Pair Corralation between Prudential High and Commodities Strategy
Assuming the 90 days horizon Prudential High is expected to generate 2.14 times less return on investment than Commodities Strategy. But when comparing it to its historical volatility, Prudential High Yield is 5.87 times less risky than Commodities Strategy. It trades about 0.3 of its potential returns per unit of risk. Commodities Strategy Fund is currently generating about 0.11 of returns per unit of risk over similar time horizon. If you would invest 14,332 in Commodities Strategy Fund on May 1, 2025 and sell it today you would earn a total of 1,016 from holding Commodities Strategy Fund or generate 7.09% return on investment over 90 days.

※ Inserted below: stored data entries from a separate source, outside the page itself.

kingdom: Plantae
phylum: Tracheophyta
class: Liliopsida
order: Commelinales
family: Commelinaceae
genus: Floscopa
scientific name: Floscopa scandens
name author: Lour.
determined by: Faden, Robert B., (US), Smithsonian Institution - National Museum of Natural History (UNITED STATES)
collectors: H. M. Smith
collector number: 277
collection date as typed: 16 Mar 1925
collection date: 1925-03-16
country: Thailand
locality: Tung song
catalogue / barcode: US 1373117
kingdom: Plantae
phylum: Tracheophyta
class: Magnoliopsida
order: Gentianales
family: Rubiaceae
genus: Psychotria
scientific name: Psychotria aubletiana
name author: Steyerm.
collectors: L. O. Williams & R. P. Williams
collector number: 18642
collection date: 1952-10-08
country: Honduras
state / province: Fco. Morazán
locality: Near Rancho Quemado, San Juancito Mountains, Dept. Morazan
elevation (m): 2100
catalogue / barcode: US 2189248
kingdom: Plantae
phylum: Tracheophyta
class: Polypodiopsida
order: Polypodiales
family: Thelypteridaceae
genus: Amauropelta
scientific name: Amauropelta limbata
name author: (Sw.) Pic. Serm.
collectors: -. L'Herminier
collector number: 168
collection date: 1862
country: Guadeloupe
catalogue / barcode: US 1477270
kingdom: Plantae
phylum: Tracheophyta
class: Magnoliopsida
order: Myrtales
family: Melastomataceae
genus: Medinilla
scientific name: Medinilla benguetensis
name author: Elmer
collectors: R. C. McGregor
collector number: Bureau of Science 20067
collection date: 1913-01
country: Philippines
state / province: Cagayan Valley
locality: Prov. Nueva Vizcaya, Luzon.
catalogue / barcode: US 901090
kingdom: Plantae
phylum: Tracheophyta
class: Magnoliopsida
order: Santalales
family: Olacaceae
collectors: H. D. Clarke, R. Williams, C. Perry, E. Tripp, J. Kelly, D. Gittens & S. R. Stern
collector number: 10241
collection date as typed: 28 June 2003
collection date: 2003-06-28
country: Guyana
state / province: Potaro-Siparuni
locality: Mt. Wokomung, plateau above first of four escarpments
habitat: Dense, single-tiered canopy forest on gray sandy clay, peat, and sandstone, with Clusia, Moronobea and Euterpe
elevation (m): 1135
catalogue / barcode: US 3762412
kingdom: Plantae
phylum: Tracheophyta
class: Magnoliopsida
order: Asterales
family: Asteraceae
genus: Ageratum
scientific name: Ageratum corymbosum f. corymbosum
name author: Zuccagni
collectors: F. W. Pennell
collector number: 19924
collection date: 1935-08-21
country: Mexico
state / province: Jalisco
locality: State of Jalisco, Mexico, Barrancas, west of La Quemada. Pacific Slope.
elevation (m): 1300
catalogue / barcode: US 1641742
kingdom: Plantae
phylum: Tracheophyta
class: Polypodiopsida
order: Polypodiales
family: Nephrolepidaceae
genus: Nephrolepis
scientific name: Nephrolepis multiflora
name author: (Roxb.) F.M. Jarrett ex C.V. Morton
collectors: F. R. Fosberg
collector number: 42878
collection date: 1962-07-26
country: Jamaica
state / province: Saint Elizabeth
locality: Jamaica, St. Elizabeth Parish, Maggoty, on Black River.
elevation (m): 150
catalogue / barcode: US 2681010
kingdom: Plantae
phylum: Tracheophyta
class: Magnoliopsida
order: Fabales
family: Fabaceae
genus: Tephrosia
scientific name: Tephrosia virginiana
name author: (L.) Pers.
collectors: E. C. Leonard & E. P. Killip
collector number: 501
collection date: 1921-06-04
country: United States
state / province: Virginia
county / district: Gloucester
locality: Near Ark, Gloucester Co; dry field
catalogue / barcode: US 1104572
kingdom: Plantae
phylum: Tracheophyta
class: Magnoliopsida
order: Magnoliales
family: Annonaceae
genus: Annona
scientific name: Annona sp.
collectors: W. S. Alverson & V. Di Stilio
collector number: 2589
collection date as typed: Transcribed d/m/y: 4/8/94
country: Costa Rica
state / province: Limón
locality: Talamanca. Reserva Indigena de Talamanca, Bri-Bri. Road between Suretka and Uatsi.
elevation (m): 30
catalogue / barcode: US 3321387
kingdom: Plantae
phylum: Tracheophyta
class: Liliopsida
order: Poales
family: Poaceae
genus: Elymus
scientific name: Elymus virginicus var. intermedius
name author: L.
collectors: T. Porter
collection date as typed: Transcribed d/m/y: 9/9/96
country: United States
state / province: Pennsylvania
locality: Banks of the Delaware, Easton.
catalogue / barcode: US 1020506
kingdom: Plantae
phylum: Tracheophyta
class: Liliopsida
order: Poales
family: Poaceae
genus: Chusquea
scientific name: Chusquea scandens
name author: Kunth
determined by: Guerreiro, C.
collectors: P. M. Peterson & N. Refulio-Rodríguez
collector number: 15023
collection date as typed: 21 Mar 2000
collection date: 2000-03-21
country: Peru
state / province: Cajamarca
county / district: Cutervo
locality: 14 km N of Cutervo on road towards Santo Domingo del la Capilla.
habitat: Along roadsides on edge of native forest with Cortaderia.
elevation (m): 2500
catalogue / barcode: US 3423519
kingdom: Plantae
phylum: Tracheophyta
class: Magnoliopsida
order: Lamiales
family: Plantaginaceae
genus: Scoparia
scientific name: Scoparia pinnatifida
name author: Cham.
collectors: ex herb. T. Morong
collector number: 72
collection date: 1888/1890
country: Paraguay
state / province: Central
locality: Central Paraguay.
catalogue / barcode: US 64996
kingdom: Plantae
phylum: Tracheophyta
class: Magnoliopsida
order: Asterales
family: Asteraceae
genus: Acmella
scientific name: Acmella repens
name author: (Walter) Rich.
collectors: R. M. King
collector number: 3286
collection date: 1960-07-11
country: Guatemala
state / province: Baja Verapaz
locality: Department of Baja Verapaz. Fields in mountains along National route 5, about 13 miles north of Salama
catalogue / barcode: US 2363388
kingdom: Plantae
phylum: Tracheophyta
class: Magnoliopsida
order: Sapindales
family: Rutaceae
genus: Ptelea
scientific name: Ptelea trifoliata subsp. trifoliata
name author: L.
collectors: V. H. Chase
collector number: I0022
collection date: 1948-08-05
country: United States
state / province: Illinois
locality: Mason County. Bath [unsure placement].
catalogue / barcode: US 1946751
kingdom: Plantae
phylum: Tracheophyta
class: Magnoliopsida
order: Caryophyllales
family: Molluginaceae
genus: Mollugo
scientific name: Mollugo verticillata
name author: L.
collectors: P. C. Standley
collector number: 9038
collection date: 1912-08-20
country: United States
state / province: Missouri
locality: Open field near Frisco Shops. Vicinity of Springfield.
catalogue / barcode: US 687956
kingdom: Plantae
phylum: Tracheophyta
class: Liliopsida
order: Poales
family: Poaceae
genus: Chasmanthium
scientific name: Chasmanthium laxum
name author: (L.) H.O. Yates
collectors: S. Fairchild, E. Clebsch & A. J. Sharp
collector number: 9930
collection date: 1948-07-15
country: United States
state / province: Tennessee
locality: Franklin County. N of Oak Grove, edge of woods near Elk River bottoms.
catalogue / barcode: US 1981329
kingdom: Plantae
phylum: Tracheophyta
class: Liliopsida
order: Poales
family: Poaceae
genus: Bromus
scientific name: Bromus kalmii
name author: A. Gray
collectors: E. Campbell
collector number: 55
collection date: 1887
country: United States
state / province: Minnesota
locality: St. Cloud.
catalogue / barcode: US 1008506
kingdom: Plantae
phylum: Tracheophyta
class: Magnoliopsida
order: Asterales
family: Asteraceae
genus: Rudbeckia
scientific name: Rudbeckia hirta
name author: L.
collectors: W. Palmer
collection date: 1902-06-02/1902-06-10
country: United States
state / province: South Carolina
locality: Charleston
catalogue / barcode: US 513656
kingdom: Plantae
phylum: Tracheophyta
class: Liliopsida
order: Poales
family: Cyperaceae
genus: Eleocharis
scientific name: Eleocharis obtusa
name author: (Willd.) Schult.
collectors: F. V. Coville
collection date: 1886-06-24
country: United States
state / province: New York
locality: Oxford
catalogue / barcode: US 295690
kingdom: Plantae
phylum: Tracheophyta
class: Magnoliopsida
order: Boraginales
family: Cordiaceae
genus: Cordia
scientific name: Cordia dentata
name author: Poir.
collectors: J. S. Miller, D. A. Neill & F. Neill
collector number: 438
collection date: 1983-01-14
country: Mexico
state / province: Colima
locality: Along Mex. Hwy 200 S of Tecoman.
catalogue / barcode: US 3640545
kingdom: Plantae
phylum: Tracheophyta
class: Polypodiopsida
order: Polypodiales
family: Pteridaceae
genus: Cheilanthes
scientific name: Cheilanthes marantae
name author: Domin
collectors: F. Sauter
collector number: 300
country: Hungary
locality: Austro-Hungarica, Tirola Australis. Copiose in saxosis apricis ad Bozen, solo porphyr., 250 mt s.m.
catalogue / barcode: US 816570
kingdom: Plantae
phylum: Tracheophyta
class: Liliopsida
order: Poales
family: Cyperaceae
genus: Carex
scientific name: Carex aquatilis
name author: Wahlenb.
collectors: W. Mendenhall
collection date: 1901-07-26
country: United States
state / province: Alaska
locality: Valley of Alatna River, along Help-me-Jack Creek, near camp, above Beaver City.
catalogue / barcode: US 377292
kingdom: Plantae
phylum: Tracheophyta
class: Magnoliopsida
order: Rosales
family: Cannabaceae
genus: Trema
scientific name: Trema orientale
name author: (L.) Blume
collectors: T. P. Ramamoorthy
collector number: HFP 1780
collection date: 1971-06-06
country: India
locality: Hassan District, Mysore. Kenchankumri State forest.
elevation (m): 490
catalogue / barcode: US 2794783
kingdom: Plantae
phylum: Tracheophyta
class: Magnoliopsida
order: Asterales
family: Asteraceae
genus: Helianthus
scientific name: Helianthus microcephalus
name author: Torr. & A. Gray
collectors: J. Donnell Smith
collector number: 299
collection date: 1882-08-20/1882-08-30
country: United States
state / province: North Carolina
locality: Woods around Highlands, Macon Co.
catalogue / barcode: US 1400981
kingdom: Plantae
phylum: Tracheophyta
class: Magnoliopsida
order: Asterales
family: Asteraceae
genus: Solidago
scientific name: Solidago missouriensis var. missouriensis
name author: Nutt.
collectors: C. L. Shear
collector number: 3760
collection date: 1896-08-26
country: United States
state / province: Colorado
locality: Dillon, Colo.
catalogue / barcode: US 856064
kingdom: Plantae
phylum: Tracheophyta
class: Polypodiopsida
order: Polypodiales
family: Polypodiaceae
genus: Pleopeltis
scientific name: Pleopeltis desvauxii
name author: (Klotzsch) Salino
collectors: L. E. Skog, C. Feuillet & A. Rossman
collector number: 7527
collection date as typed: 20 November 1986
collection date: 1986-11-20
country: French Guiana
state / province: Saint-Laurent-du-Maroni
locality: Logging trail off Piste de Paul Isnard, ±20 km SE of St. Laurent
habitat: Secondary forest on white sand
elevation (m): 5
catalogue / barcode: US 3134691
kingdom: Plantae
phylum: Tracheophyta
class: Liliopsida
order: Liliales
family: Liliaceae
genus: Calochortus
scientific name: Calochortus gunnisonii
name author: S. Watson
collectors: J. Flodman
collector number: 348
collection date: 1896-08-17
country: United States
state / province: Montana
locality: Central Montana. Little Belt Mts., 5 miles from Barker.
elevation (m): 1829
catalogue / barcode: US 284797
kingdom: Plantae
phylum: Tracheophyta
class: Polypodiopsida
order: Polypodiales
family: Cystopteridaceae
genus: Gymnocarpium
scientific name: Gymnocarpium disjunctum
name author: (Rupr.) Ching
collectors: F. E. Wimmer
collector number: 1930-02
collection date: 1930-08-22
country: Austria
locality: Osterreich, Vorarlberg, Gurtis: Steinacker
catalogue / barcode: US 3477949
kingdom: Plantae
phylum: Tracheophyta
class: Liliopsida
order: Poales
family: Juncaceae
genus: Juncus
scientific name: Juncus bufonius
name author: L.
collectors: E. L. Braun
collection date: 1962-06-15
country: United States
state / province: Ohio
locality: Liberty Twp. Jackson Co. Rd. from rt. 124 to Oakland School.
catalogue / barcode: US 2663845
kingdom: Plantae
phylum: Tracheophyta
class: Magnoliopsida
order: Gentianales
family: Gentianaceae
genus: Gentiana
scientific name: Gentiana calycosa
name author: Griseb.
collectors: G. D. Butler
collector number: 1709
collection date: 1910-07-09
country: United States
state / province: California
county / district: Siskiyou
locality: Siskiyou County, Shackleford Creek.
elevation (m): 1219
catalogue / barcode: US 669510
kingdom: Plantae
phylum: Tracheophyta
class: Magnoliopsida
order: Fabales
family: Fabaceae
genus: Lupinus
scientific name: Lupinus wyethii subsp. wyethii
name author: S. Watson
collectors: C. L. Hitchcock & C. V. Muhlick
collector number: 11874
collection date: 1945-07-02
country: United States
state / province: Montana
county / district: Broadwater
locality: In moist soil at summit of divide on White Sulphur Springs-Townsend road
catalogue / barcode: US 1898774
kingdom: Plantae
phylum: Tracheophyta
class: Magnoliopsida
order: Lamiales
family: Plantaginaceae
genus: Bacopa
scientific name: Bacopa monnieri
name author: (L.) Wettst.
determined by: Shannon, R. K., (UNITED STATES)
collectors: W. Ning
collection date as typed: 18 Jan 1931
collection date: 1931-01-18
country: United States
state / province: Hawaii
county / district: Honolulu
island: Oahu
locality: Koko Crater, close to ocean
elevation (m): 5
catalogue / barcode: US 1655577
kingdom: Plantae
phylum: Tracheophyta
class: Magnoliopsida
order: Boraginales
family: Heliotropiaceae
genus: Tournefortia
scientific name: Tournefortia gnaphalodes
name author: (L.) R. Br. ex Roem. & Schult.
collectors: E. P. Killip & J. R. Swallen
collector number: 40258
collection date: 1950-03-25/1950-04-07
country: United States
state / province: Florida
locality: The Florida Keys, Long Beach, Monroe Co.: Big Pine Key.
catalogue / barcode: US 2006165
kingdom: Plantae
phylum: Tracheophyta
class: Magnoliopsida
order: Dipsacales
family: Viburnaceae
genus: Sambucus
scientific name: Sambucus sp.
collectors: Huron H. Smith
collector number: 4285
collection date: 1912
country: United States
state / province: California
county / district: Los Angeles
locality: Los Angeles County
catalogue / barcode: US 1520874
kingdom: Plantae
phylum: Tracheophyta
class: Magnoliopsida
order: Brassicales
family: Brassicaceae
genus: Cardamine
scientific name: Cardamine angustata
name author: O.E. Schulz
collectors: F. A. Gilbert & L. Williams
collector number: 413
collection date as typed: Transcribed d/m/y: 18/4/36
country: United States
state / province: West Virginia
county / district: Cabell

Time Period | 3 Months [change] |
Direction | Moves Together |
Strength | Significant |
Accuracy | 100.0% |
Values | Daily Returns |
Prudential High Yield vs. Commodities Strategy Fund
Performance |
Timeline |
Prudential High Yield |
Commodities Strategy |
Prudential High and Commodities Strategy Volatility Contrast
Predicted Return Density |
Returns |
Pair Trading with Prudential High and Commodities Strategy
The main advantage of trading using opposite Prudential High and Commodities Strategy positions is that it hedges away some unsystematic risk. Because of two separate transactions, even if Prudential High position performs unexpectedly, Commodities Strategy can make up some of the losses. Pair trading also minimizes risk from directional movements in the market. For example, if an entire industry or sector drops because of unexpected headlines, the short position in Commodities Strategy will offset losses from the drop in Commodities Strategy's long position.Prudential High vs. Oppenheimer International Diversified | Prudential High vs. Stone Ridge Diversified | Prudential High vs. Schwab Small Cap Index | Prudential High vs. Madison Diversified Income |
Commodities Strategy vs. Pace International Emerging | Commodities Strategy vs. Delaware Emerging Markets | Commodities Strategy vs. Ep Emerging Markets | Commodities Strategy vs. Gmo Emerging Markets |
Check out your portfolio center.Note that this page's information should be used as a complementary analysis to find the right mix of equity instruments to add to your existing portfolios or create a brand new portfolio. You can also try the Bonds Directory module to find actively traded corporate debentures issued by US companies.